Hi,
I'm not a regular coder but some times I write some basic perl script, hence Perl is bit difficult for me :).
I'm merging two files a.txt and b.txt into c.txt:
a.txt
------
x001;frtb70;xyz;109
x001;frvt65;sec;239
x003;wqax34;jul;659
x004;yhud43;yhn;760
b.txt
------
x001;abcd80;xyz;193
x001;crrp28;xse;456
x002;lmno10;xyz;784
x002;jfds65;jfd;739
x002;juop88;jup;879
x003;yulo90;rem;542
x003;kihl98;dnt;312
x004;urel25;ewb;342
c.txt [output]
------
x001;frtb70;xyz;109
x001;frvt65;sec;239
x002;lmno10;xyz;784
x002;jfds65;jfd;739
x003;wqax34;jul;659
x004;yhud43;yhn;760
[/COLOR]
Only condition is: I need all the lines from a.txt into c.txt.
But while selecting lines from b.txt into c.txt, first I need to look into a.txt. If the line is already present in a.txt, then I shouldn't consider that b.txt line while writing into c.txt [output]. In all the files, we can consider first column as key, but it may contain duplicates. That is becoming challenge for me.

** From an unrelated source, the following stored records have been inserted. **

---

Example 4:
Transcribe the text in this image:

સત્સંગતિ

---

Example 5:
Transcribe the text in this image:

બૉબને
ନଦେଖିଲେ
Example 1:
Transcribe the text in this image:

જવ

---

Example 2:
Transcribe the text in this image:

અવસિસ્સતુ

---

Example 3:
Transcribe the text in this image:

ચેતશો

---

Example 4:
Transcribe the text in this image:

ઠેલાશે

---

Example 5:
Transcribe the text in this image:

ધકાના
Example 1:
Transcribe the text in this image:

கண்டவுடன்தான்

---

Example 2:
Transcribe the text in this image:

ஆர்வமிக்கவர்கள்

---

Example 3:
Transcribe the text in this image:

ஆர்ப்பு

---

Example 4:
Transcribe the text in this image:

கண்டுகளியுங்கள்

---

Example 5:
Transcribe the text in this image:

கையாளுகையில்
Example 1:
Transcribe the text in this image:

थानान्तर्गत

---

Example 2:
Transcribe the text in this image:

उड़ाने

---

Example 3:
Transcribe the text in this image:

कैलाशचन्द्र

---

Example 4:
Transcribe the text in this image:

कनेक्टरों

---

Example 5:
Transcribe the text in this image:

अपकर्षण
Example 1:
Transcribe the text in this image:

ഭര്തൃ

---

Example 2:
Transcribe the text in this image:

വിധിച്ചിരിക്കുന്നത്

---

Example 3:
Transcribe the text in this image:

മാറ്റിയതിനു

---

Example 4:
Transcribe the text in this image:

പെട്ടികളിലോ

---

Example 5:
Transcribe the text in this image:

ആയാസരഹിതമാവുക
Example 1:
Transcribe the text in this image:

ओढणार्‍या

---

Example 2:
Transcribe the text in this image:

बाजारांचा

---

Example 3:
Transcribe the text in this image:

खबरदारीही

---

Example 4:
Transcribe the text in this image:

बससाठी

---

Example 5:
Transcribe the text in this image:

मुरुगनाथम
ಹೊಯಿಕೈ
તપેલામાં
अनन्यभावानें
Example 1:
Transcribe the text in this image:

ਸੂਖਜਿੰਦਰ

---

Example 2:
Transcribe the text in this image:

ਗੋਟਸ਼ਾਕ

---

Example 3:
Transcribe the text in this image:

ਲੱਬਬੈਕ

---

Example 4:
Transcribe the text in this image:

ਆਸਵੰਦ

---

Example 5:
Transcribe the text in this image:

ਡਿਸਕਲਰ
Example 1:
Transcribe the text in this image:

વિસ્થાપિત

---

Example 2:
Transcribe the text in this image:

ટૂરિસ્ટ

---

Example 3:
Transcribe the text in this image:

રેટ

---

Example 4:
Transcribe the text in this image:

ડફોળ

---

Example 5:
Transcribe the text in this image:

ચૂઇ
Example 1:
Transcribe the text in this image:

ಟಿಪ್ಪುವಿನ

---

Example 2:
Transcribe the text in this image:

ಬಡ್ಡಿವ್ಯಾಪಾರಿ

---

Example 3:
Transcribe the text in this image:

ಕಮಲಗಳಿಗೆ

Below are the script I've writen. problem is, as I'm using hash for both input files, its not considering the lines which has same key value. But I should use all a.txt eventhough keys are same. Same is true for b.txt, except it should skip the lines, if the key is already present in a.txt.
#!/usr/bin/env perl
sub prepareHash {
#my ($in_file, $primary_Key, $delimiter) = @_;
my $in_file = shift;
my $key = shift;
my $delimiter = shift;
my @line_tokens;
my %FILE_Hash;
open( IN_FILE, "< $in_file" ) or die "Can't open $in_file : $!";
while (<IN_FILE>) {
my $in_line = $_;
chomp($in_line);
@line_tokens = split(/$delimiter/, $in_line);
$FILE_Hash{$line_tokens[$key]} = $in_line;
}
close IN_FILE;
return %FILE_Hash;
}
my $input1 = "/export/home/a.txt";
my $input2 = "/export/home/b.txt";
my $output = "/export/home/c.txt";
my %A_Hash = prepareHash($input1, 0 , ";" );
my %B_Hash = prepareHash($input2, 0 , ";" );
open( OUT_FILE, "> $c.txt" ) or die "Can't open $c.txt : $!";
for my $a_key ( sort keys %A_Hash ) {
$a_key =~ s/\s+$//;
my $a_line = $A_Hash{$a_key};
print OUT_FILE $a_line . "\n";
}
# Compare OBL and REPOOBL. Only write extra REPOOBL lines which are not in OBL into BOND file
for my $b_key ( sort keys %B_Hash ) {
$b_key =~ s/\s+$//;
if ( ! exists $A_Hash{$b_key} ) {
my $b_line = $B_Hash{$b_key};
print OUT_FILE $b_line . "\n";
} else {
print "$B_Hash{$b_key} is the already writen into c.txt using a.txt, hence skipping\n";
}
}
close OUT_FILE;
Can any of you help me please?